Fact: Barack Obama passed his health care bill. After decades of failure after failure, this Democratic President is so incompetent at legislating that he actually passed his.
Fact: Barack Obama’s first two years featured the passage of a legislative agenda larger than anyone President’s entire term, going back to LBJ’s.
This is an astounding record of success, and proves to any reasonable person that he is one of the best legislating Presidents in American history. The ability of a blog commenter to proclaim that he wants even more means nothing.

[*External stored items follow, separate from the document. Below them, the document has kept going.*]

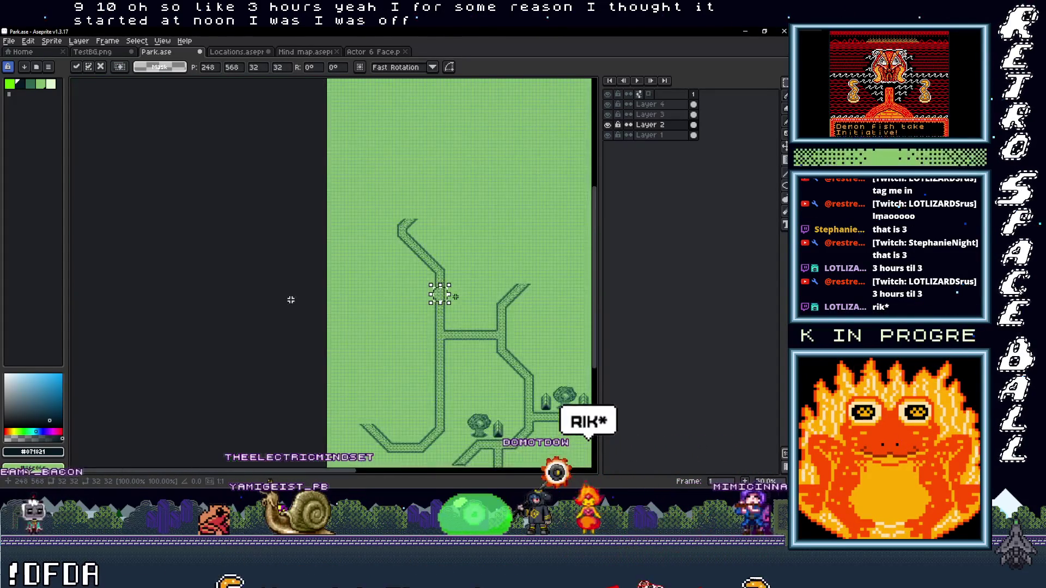
pyautogui.scroll(2, 459, 297)
pyautogui.press('Return')
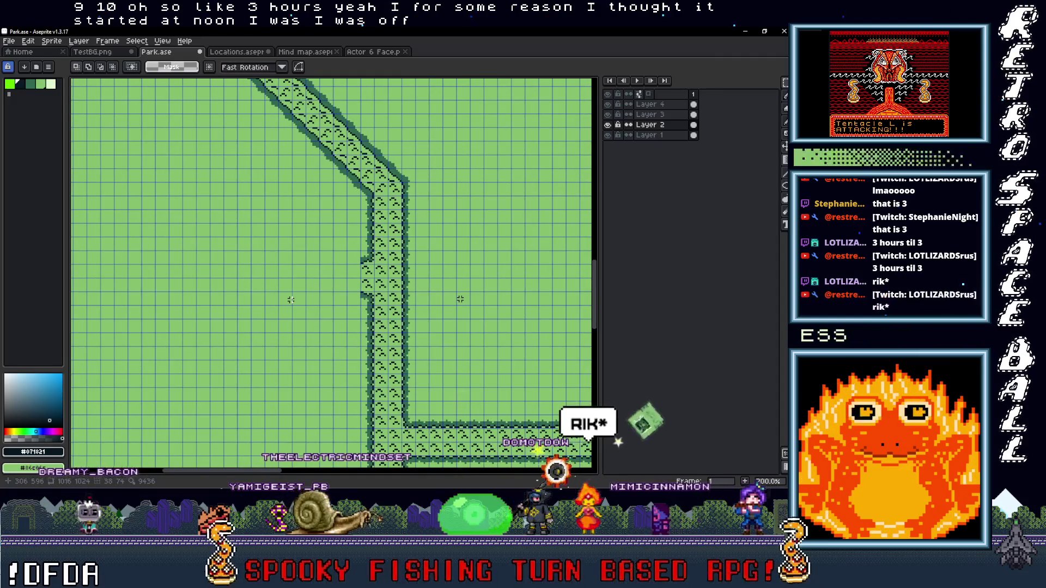
pyautogui.scroll(-1, 460, 299)
pyautogui.moveTo(334, 285)
pyautogui.mouseDown()
pyautogui.moveTo(348, 272)
pyautogui.moveTo(367, 284)
pyautogui.moveTo(357, 281)
pyautogui.mouseUp()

I count myself among those who were disappointed when the tax cuts were extended for the top 2%, but as the 2012 campaign heated up, the decision seemed to make more sense: I can easily imagine the GOP making the upper bracket tax raise the centerpiece of their argument that the president was holding back the recovery of the economy. Meanwhile, little credit would have been given for whatever debt reduction would have resulted from the enhanced revenue.

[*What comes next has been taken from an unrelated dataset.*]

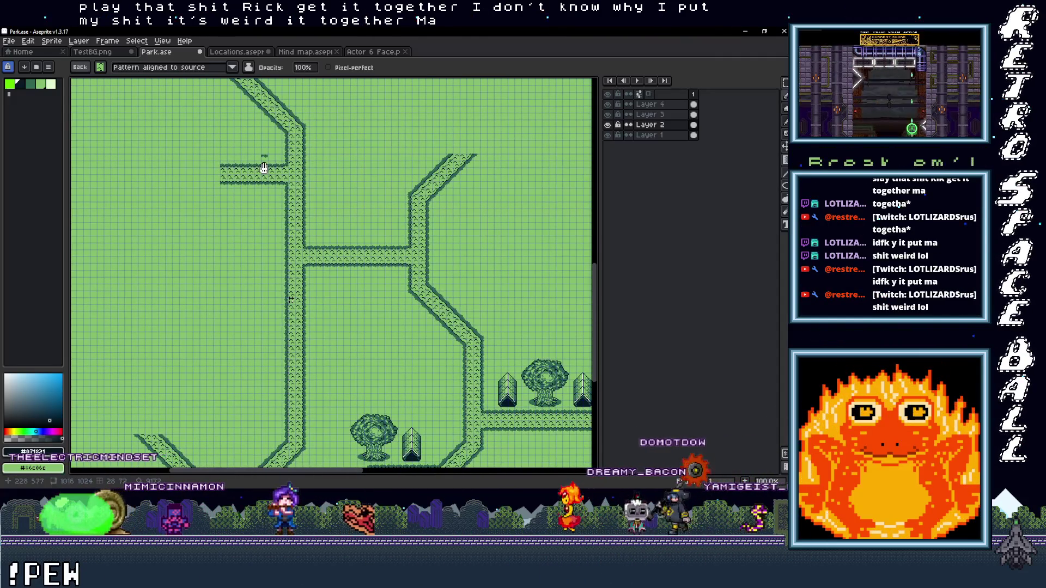
pyautogui.moveTo(264, 167); pyautogui.dragTo(273, 279)
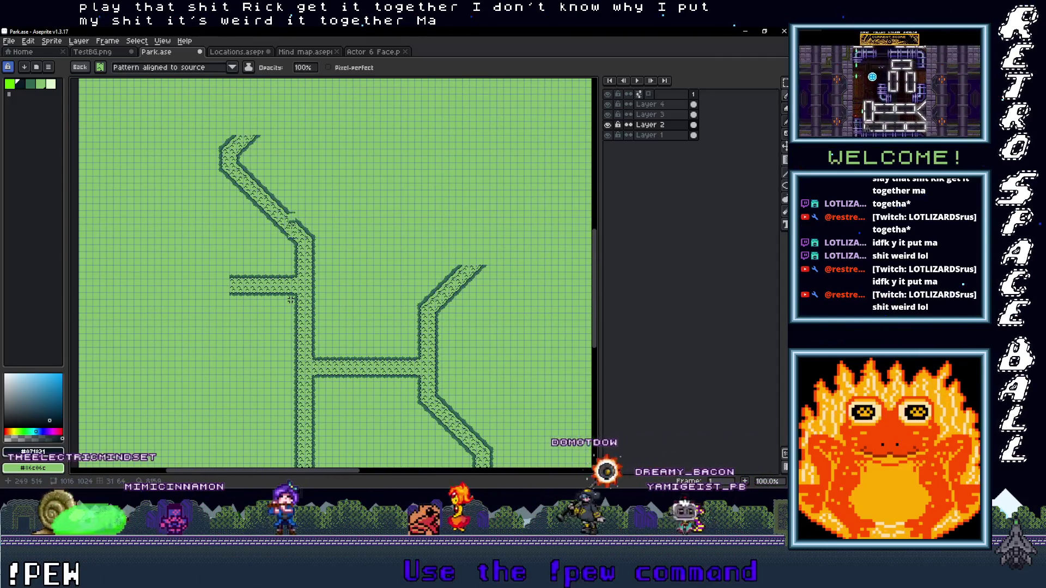
pyautogui.scroll(2, 291, 299)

Given that the economy is now picking up speed, cutting the top rates now is a chance to drive a stake into the heart of trickle down theory. Provided that the pace of the recovery doesn’t falter, the argument for cutting taxes for the rich will have sustained serious damage among those who still give it the benefit of the doubt.
Two more years of the Bush tax cuts may not be such a bad price to pay if the long term outcome is that people in the middle feel the same instinctive revulsion as those on their left when the GOP touts giveaways to the rich.